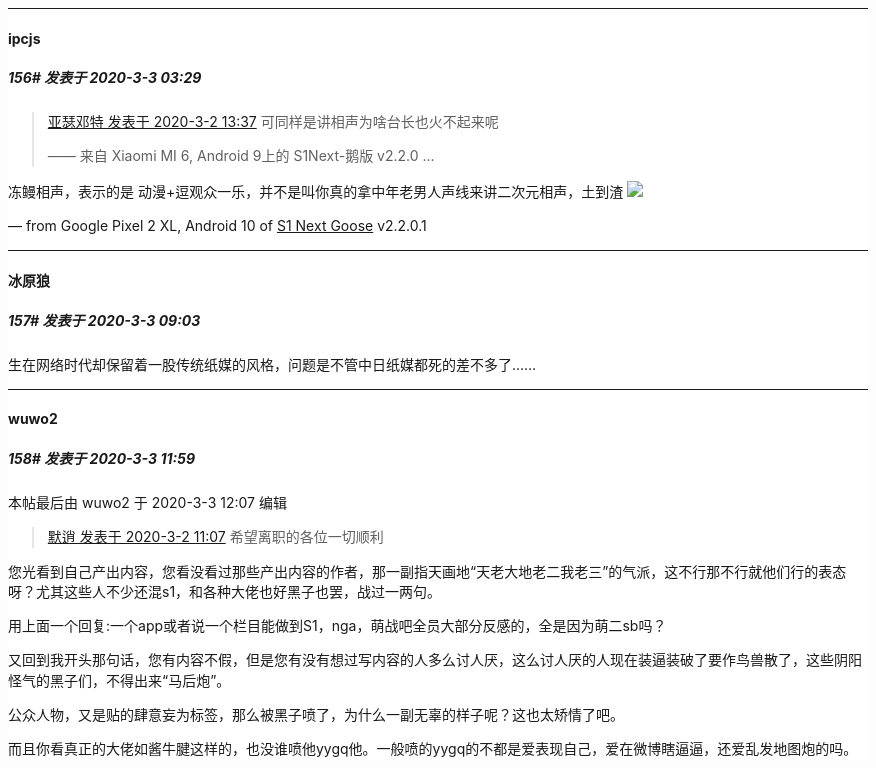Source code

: 





-----

####  ipcjs  
##### 156#       发表于 2020-3-3 03:29



<blockquote><a href="httphttps://bbs.saraba1st.com/2b/forum.php?mod=redirect&amp;goto=findpost&amp;pid=46590214&amp;ptid=1916631" target="_blank">亚瑟邓特 发表于 2020-3-2 13:37</a>
可同样是讲相声为啥台长也火不起来呢

—— 来自 Xiaomi MI 6, Android 9上的 S1Next-鹅版 v2.2.0 ...</blockquote>
冻鳗相声，表示的是 动漫+逗观众一乐，并不是叫你真的拿中年老男人声线来讲二次元相声，土到渣 <img src="https://static.saraba1st.com/image/smiley/face2017/100.png" referrerpolicy="no-referrer">

— from Google Pixel 2 XL, Android 10 of [S1 Next Goose](https://pan.baidu.com/s/1mi43uRm) v2.2.0.1







-----

####  冰原狼  
##### 157#       发表于 2020-3-3 09:03




生在网络时代却保留着一股传统纸媒的风格，问题是不管中日纸媒都死的差不多了……







-----

####  wuwo2  
##### 158#       发表于 2020-3-3 11:59



 本帖最后由 wuwo2 于 2020-3-3 12:07 编辑 
<blockquote><a href="httphttps://bbs.saraba1st.com/2b/forum.php?mod=redirect&amp;goto=findpost&amp;pid=46588434&amp;ptid=1916631" target="_blank">默逍 发表于 2020-3-2 11:07</a>
希望离职的各位一切顺利</blockquote>
您光看到自己产出内容，您看没看过那些产出内容的作者，那一副指天画地“天老大地老二我老三”的气派，这不行那不行就他们行的表态呀？尤其这些人不少还混s1，和各种大佬也好黑子也罢，战过一两句。 

 用上面一个回复:一个app或者说一个栏目能做到S1，nga，萌战吧全员大部分反感的，全是因为萌二sb吗？

又回到我开头那句话，您有内容不假，但是您有没有想过写内容的人多么讨人厌，这么讨人厌的人现在装逼装破了要作鸟兽散了，这些阴阳怪气的黑子们，不得出来“马后炮”。

公众人物，又是贴的肆意妄为标签，那么被黑子喷了，为什么一副无辜的样子呢？这也太矫情了吧。

而且你看真正的大佬如酱牛腱这样的，也没谁喷他yygq他。一般喷的yygq的不都是爱表现自己，爱在微博瞎逼逼，还爱乱发地图炮的吗。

**Assignment**
What is needed is an exact copy of all the records, minus any pictures.

**Expected answer**
Source code

: 





-----

####  ipcjs  
##### 156#       发表于 2020-3-3 03:29



<blockquote><a href="httphttps://bbs.saraba1st.com/2b/forum.php?mod=redirect&amp;goto=findpost&amp;pid=46590214&amp;ptid=1916631" target="_blank">亚瑟邓特 发表于 2020-3-2 13:37</a>
可同样是讲相声为啥台长也火不起来呢

—— 来自 Xiaomi MI 6, Android 9上的 S1Next-鹅版 v2.2.0 ...</blockquote>
冻鳗相声，表示的是 动漫+逗观众一乐，并不是叫你真的拿中年老男人声线来讲二次元相声，土到渣 <img src="https://static.saraba1st.com/image/smiley/face2017/100.png" referrerpolicy="no-referrer">

— from Google Pixel 2 XL, Android 10 of [S1 Next Goose](https://pan.baidu.com/s/1mi43uRm) v2.2.0.1







-----

####  冰原狼  
##### 157#       发表于 2020-3-3 09:03




生在网络时代却保留着一股传统纸媒的风格，问题是不管中日纸媒都死的差不多了……







-----

####  wuwo2  
##### 158#       发表于 2020-3-3 11:59



 本帖最后由 wuwo2 于 2020-3-3 12:07 编辑 
<blockquote><a href="httphttps://bbs.saraba1st.com/2b/forum.php?mod=redirect&amp;goto=findpost&amp;pid=46588434&amp;ptid=1916631" target="_blank">默逍 发表于 2020-3-2 11:07</a>
希望离职的各位一切顺利</blockquote>
您光看到自己产出内容，您看没看过那些产出内容的作者，那一副指天画地“天老大地老二我老三”的气派，这不行那不行就他们行的表态呀？尤其这些人不少还混s1，和各种大佬也好黑子也罢，战过一两句。 

 用上面一个回复:一个app或者说一个栏目能做到S1，nga，萌战吧全员大部分反感的，全是因为萌二sb吗？

又回到我开头那句话，您有内容不假，但是您有没有想过写内容的人多么讨人厌，这么讨人厌的人现在装逼装破了要作鸟兽散了，这些阴阳怪气的黑子们，不得出来“马后炮”。

公众人物，又是贴的肆意妄为标签，那么被黑子喷了，为什么一副无辜的样子呢？这也太矫情了吧。

而且你看真正的大佬如酱牛腱这样的，也没谁喷他yygq他。一般喷的yygq的不都是爱表现自己，爱在微博瞎逼逼，还爱乱发地图炮的吗。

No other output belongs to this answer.